For definition of Groups, see Preamble Evaluation.
VOL.: 84 (2004) (p. 295)
5. Summary of Data Reported and Evaluation
5.1 Exposure data
Chloramine, formed by the reaction of ammonia with chlorine, is increasingly being used in the disinfection of drinking-water. Monochloramine, dichloramine and trichloramine are in equilibrium, with monochloramine predominating. Exposure to milligram-per-litre levels occurs through ingestion of chloraminated water. Chloramines are also formed in swimming pools from the reaction of chlorine with nitrogen-containing contaminants, and trichloramine has been measured in swimming-pool air. Chloramine generated in situ is also used as an intermediate in the production of hydrazines, organic amines and other industrial chemicals.
5.2 Human carcinogenicity data
Several studies were identified that analysed risk with respect to one or more measures of exposure to complex mixtures of disinfection by-products that are found in most chlorinated and chloraminated drinking-water. No data specifically on chloramine were available to the Working Group.
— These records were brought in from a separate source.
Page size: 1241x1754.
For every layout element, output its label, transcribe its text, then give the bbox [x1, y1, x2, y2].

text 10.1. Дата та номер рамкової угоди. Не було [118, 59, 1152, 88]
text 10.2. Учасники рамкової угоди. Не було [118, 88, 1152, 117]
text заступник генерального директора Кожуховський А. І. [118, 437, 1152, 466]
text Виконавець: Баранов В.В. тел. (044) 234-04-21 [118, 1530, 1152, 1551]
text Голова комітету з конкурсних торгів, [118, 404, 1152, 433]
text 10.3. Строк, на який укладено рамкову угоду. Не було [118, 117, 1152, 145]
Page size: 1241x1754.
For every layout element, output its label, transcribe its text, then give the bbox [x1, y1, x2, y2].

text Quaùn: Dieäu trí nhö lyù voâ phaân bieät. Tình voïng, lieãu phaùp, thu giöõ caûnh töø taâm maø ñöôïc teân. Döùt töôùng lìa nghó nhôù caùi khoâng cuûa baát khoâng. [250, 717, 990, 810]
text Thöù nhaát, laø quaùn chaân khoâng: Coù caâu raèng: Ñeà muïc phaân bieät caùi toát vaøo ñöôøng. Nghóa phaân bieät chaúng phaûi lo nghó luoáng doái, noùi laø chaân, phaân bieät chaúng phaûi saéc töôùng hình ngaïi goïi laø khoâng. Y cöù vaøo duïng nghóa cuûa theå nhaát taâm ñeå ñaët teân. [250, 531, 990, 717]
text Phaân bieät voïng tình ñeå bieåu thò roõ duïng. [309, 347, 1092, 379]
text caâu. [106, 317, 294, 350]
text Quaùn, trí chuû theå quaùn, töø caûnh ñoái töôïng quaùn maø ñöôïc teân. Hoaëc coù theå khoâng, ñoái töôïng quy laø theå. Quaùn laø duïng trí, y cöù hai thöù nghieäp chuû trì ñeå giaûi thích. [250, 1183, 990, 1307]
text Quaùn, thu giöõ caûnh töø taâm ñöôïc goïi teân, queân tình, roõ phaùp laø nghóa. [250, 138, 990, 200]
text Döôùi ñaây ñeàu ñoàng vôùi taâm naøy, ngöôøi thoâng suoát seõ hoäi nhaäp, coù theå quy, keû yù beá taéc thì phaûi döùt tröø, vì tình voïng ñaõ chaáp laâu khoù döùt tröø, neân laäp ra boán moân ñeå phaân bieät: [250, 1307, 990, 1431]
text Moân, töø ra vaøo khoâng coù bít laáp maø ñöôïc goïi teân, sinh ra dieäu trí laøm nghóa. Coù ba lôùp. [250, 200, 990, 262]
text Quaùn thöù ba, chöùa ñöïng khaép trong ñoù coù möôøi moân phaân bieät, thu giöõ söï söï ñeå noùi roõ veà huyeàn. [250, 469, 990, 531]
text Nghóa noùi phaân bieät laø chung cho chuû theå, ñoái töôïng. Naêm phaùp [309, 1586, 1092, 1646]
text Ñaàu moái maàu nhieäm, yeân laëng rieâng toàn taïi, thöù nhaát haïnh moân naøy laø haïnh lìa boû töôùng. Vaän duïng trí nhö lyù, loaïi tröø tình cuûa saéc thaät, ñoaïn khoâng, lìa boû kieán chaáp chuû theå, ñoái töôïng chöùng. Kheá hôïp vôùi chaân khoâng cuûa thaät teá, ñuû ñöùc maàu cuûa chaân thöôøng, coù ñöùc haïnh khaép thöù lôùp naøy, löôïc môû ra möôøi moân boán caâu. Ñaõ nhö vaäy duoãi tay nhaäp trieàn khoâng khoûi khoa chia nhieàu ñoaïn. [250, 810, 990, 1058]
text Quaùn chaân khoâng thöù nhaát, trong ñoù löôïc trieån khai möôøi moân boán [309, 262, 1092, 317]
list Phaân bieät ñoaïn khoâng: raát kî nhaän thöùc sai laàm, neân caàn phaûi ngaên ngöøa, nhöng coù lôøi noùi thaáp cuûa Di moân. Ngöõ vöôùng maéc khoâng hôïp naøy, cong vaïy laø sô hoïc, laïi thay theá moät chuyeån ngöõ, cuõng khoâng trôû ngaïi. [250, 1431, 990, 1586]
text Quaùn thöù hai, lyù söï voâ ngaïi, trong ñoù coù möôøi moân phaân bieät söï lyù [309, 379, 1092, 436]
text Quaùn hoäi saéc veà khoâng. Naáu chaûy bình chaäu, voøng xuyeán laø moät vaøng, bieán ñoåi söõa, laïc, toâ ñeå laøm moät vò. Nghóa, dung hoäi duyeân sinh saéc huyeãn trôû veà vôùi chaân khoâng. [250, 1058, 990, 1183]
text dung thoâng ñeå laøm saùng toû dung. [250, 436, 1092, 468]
5.3 Animal carcinogenicity data
Chloraminated drinking-water (predominantly in the form of monochloramine) was tested for carcinogenicity by oral administration in female and male mice and rats without demonstrating clear evidence of carcinogenic activity. In carcinogen-initiated rats, chloramine generated by ammonium acetate (in feed) and sodium hypochlorite (in drinking-water) promoted stomach cancer.
5.4 Other relevant data
36Cl-Labelled chloramine is readily absorbed after oral administration to rats. About 25% of the administered radioactivity is excreted in the urine over 120 h.
Nitrogen trichloride (trichloroamine) is volatilized from food-processing water disinfected with chloramine and from swimming-pool waters disinfected with chlorine, and reacts with ammonia in water to form chloramine. Upon inhalation, it produces lung irritation and may be a cause of occupational asthma. Ingestion of monochloramine produced no clinical abnormalities in male volunteers at concentrations as high as 15 mg/L. No reproductive or developmental effects have been associated with monochloramine.
Chloramine induced single-strand breaks and loss of DNA-transforming activity and was a weak mutagen in Bacillus subtilis. It was not mutagenic to Salmonella typhimurium. In vitro, chloramine caused double-strand DNA breakage in plasmid pUC18, and DNA fragmentation and DNA double-strand breaks as well as chromatin condensation in rabbit gastric mucosal cells and human stomach cancer cells. Monochloramine did not induce micronuclei, chromosomal aberration, aneuploidy or sperm abnormality in mice in vivo, but induced the formation of micronuclei in erythrocytes of newt larvae in vivo.
There is inadequate evidence in humans for the carcinogenicity of chloramine.
There is inadequate evidence in experimental animals for the carcinogenicity of monochloramine.
Chloramine is not classifiable as to its carcinogenicity to humans (Group 3).
For definition of the italicized terms, see Preamble Evaluation.